─── Extract provided

In 2010, she organized the Incheon International Digital Art Festival 2010 (INDAF 2010) in Incheon, South Korea. The exhibition INDAF 2010 was held from September 1, 2010, to September 30, 2010, and she gave a speech about how she got Mobile Vision in the Keynote Conversation 1.
- "One connected world, eternal time and space, diversity blossoming from it, free navigation and mobility of the human being... 'Nothing to fear in my joy,' declared Nam June Paik early on. I want to share such joy with as many people as possible through Nabi's activities."
  - Speech at the INDAF Conference 2010, Incheon, South Korea, (2010)

Also, she directed the SK Telecom Pavilion at Expo 2012 held in Yeosu, South Korea, from May 12, 2012, to August 12, 2012. SK Telecom Pavilion reflected the belief that rapidly evolving information and communication technologies (ICT) could play a significant role in increasing happiness in everyday life.

=== Presentation ===
- My Fair Robot(September 18, 2016): As an invited speaker, Soh yeong Roh delivered a presentation 'My Fair Robot' in Future Fest which is an event from Nesta. In this presentation, she showed what Art Center Nabi has been doing for the past two years making 30 social robots and shared what she's learned by talking to and playing with these robots. She also demonstrated how engaging in such activities revealed more about us humans than about the machines.

== Other activities ==

===Writing===
In 2014 Roh released her book, Digital Art, published by Jaeum&Moeum.

- Digital Art by Director Soh Yeong Roh (published in 2014) ISBN 978-89-5707-807-5
- Lay Artists (published in 2012) ISBN 978-89-954728-7-3
- 10 Years of Art Center Nabi (published in 2010) ISBN 978-89-954728-1-1

==Controversies==

=== Verbal abuse ===
In 2018, South Korean media published an interview with two victims who said Roh verbally abused her personal drivers. Two anonymous individuals who had worked as personal chauffeurs since 2007 stated that they experienced verbal abuse and violent behaviour such as throwing objects inside the vehicle. Further revelations from a gym staff and her former secretary followed.

──────
─── Entries supplied

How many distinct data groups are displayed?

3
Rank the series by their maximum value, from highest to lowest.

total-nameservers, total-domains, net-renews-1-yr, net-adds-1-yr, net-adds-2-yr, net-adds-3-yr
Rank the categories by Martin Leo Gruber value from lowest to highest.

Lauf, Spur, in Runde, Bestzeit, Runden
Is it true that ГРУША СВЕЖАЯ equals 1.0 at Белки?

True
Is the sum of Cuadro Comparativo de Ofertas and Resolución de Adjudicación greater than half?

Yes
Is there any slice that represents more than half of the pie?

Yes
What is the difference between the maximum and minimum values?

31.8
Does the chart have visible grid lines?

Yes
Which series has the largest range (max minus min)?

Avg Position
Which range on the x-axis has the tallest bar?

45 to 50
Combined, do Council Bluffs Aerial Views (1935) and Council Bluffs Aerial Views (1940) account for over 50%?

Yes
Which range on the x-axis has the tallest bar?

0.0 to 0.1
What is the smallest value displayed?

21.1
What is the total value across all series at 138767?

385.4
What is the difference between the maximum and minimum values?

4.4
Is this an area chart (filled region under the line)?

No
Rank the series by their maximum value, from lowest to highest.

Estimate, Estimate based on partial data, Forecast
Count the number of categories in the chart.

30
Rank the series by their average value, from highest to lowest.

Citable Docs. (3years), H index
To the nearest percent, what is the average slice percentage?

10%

──────

**What to produce:** Go on with the article about Soh Yeong Roh, starting right after its last sentence. The listing is separate material and not part of the article about Soh Yeong Roh.

**Exercise result:**
=== Roh's reaction ===
However, Roh, the Director of the Nabi Art Center, embroiled in controversy over mistreatment by a chauffeur, expressed her feelings. In response, she revealed her state of mind through another media outlet, saying, "How can someone who throws things and uses foul language live like this... You can understand what I mean if you think about it."

AsiaN claimed that the media will 'listen' to Roh's opinion, since a false implication could pose a serious risk of human rights violations and defamation against her. The article states that the controversy surrounding Director Roh has been extensively covered by most media outlets, following the lead of the Hankyoreh newspaper. Park Young-sik, a lawyer representing Director Roh also stated the following. "Everything is not true. It is highly subjective, so it is inappropriate to respond to each claim."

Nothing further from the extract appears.